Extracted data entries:
Content starts
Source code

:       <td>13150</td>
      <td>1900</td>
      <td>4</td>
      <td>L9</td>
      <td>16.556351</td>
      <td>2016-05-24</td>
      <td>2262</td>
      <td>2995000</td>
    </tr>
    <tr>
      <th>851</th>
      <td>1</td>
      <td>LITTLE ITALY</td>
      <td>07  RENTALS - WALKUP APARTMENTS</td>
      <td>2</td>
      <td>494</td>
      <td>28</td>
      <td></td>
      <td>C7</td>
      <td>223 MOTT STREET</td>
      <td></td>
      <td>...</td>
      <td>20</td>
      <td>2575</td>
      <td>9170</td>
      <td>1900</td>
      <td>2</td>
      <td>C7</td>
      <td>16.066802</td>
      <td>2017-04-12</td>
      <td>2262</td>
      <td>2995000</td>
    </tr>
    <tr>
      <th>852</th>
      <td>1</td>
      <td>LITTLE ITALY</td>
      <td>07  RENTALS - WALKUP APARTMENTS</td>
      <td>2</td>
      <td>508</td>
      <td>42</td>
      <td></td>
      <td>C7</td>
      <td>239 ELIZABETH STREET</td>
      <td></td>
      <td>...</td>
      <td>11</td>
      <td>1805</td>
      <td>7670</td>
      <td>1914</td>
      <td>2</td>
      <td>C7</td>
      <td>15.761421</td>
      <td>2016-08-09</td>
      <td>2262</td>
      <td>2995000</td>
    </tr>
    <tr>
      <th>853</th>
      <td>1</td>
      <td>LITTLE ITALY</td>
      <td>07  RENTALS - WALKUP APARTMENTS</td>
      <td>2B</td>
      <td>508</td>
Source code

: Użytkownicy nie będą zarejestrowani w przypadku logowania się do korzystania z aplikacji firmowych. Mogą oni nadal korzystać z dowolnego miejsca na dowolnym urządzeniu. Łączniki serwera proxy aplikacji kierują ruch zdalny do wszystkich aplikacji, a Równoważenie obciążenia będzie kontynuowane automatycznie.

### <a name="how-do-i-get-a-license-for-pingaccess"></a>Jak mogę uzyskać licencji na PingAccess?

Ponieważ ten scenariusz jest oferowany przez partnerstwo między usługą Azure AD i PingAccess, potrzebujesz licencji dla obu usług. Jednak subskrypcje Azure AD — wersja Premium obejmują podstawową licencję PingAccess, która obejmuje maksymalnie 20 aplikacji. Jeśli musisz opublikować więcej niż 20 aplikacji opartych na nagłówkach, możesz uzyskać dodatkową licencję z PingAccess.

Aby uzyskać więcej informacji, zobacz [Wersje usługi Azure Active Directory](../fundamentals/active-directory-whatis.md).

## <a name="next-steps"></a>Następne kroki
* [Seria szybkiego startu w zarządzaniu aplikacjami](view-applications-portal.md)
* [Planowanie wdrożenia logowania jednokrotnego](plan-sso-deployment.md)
Content ends
Exercise aim: Pull the source text out of each of the records above and reproduce it line for line, with no changes.

Task solution:
Source code

:       <td>13150</td>
      <td>1900</td>
      <td>4</td>
      <td>L9</td>
      <td>16.556351</td>
      <td>2016-05-24</td>
      <td>2262</td>
      <td>2995000</td>
    </tr>
    <tr>
      <th>851</th>
      <td>1</td>
      <td>LITTLE ITALY</td>
      <td>07  RENTALS - WALKUP APARTMENTS</td>
      <td>2</td>
      <td>494</td>
      <td>28</td>
      <td></td>
      <td>C7</td>
      <td>223 MOTT STREET</td>
      <td></td>
      <td>...</td>
      <td>20</td>
      <td>2575</td>
      <td>9170</td>
      <td>1900</td>
      <td>2</td>
      <td>C7</td>
      <td>16.066802</td>
      <td>2017-04-12</td>
      <td>2262</td>
      <td>2995000</td>
    </tr>
    <tr>
      <th>852</th>
      <td>1</td>
      <td>LITTLE ITALY</td>
      <td>07  RENTALS - WALKUP APARTMENTS</td>
      <td>2</td>
      <td>508</td>
      <td>42</td>
      <td></td>
      <td>C7</td>
      <td>239 ELIZABETH STREET</td>
      <td></td>
      <td>...</td>
      <td>11</td>
      <td>1805</td>
      <td>7670</td>
      <td>1914</td>
      <td>2</td>
      <td>C7</td>
      <td>15.761421</td>
      <td>2016-08-09</td>
      <td>2262</td>
      <td>2995000</td>
    </tr>
    <tr>
      <th>853</th>
      <td>1</td>
      <td>LITTLE ITALY</td>
      <td>07  RENTALS - WALKUP APARTMENTS</td>
      <td>2B</td>
      <td>508</td>
Source code

: Użytkownicy nie będą zarejestrowani w przypadku logowania się do korzystania z aplikacji firmowych. Mogą oni nadal korzystać z dowolnego miejsca na dowolnym urządzeniu. Łączniki serwera proxy aplikacji kierują ruch zdalny do wszystkich aplikacji, a Równoważenie obciążenia będzie kontynuowane automatycznie.

### <a name="how-do-i-get-a-license-for-pingaccess"></a>Jak mogę uzyskać licencji na PingAccess?

Ponieważ ten scenariusz jest oferowany przez partnerstwo między usługą Azure AD i PingAccess, potrzebujesz licencji dla obu usług. Jednak subskrypcje Azure AD — wersja Premium obejmują podstawową licencję PingAccess, która obejmuje maksymalnie 20 aplikacji. Jeśli musisz opublikować więcej niż 20 aplikacji opartych na nagłówkach, możesz uzyskać dodatkową licencję z PingAccess.

Aby uzyskać więcej informacji, zobacz [Wersje usługi Azure Active Directory](../fundamentals/active-directory-whatis.md).

## <a name="next-steps"></a>Następne kroki
* [Seria szybkiego startu w zarządzaniu aplikacjami](view-applications-portal.md)
* [Planowanie wdrożenia logowania jednokrotnego](plan-sso-deployment.md)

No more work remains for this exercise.